Prompt: Begin at the line containing "Trainees | % |" and copy each line exactly through the end of the records, leaving out what comes before.

Given records:

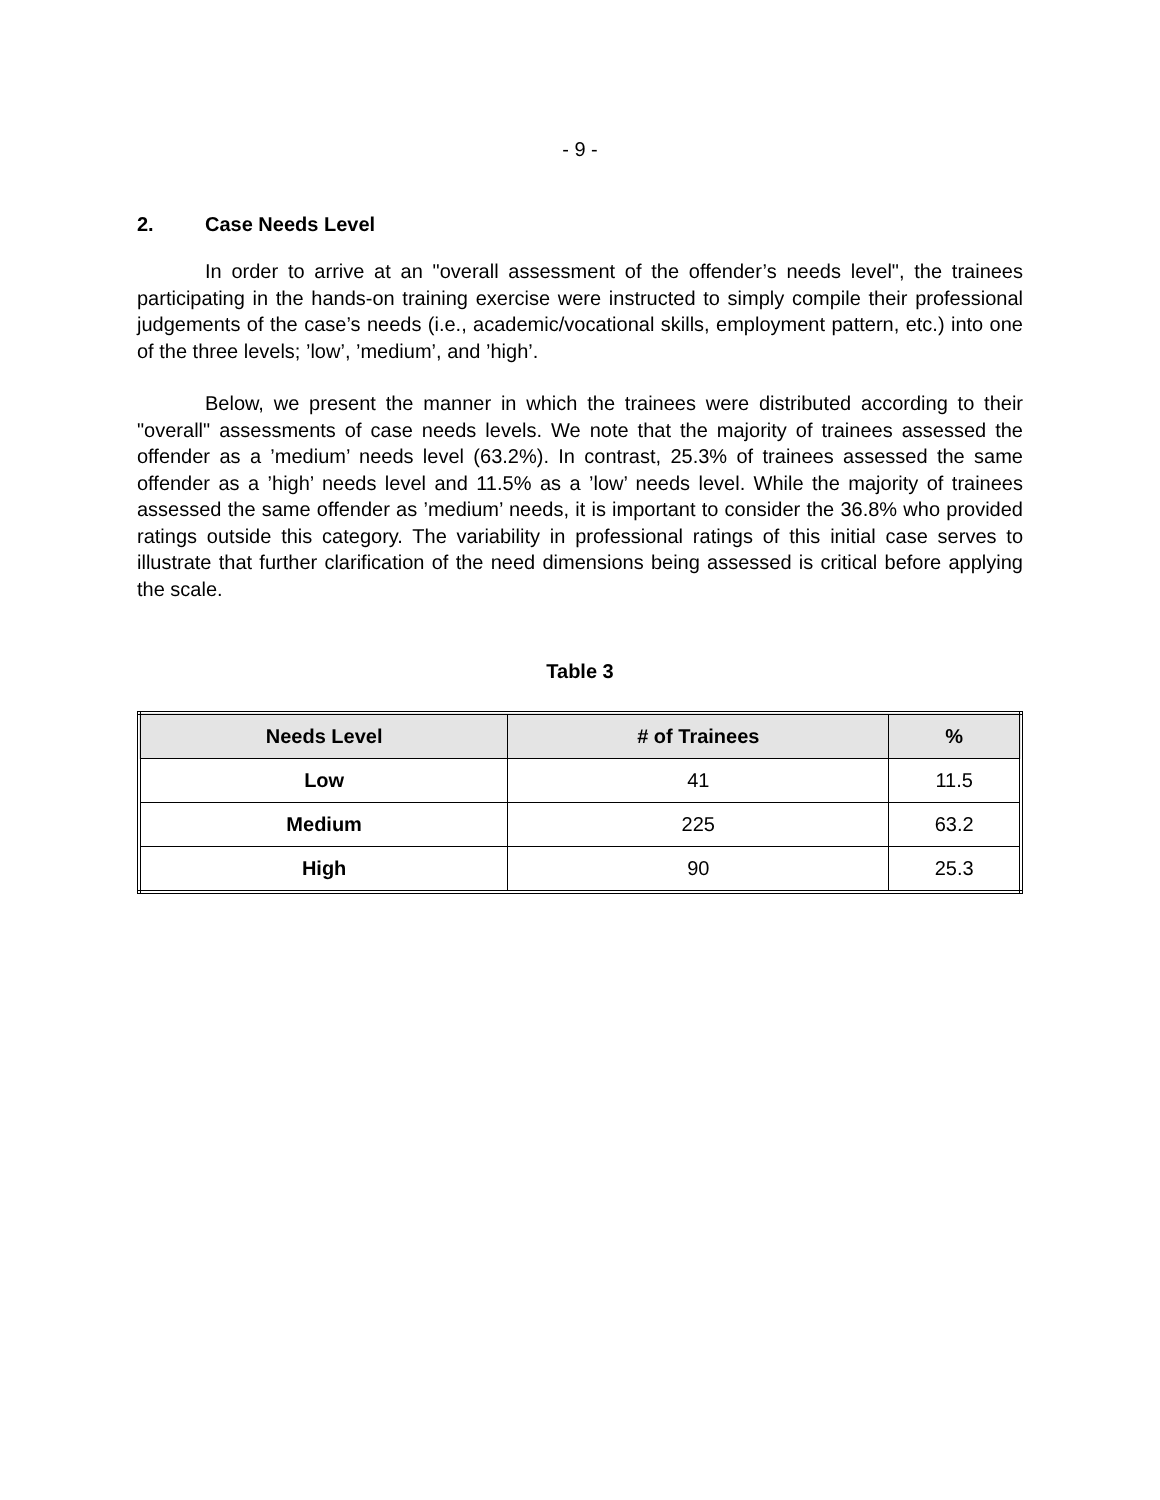- 9 -
2. Case Needs Level
In order to arrive at an "overall assessment of the offender’s needs level", the trainees participating in the hands-on training exercise were instructed to simply compile their professional judgements of the case’s needs (i.e., academic/vocational skills, employment pattern, etc.) into one of the three levels; ’low’, ’medium’, and ’high’.
Below, we present the manner in which the trainees were distributed according to their "overall" assessments of case needs levels. We note that the majority of trainees assessed the offender as a ’medium’ needs level (63.2%). In contrast, 25.3% of trainees assessed the same offender as a ’high’ needs level and 11.5% as a ’low’ needs level. While the majority of trainees assessed the same offender as ’medium’ needs, it is important to consider the 36.8% who provided ratings outside this category. The variability in professional ratings of this initial case serves to illustrate that further clarification of the need dimensions being assessed is critical before applying the scale.
Table 3
| Needs Level | # of Trainees | % |
| --- | --- | --- |
| Low | 41 | 11.5 |
| Medium | 225 | 63.2 |
| High | 90 | 25.3 |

Final answer:
| Needs Level | # of Trainees | % |
| --- | --- | --- |
| Low | 41 | 11.5 |
| Medium | 225 | 63.2 |
| High | 90 | 25.3 |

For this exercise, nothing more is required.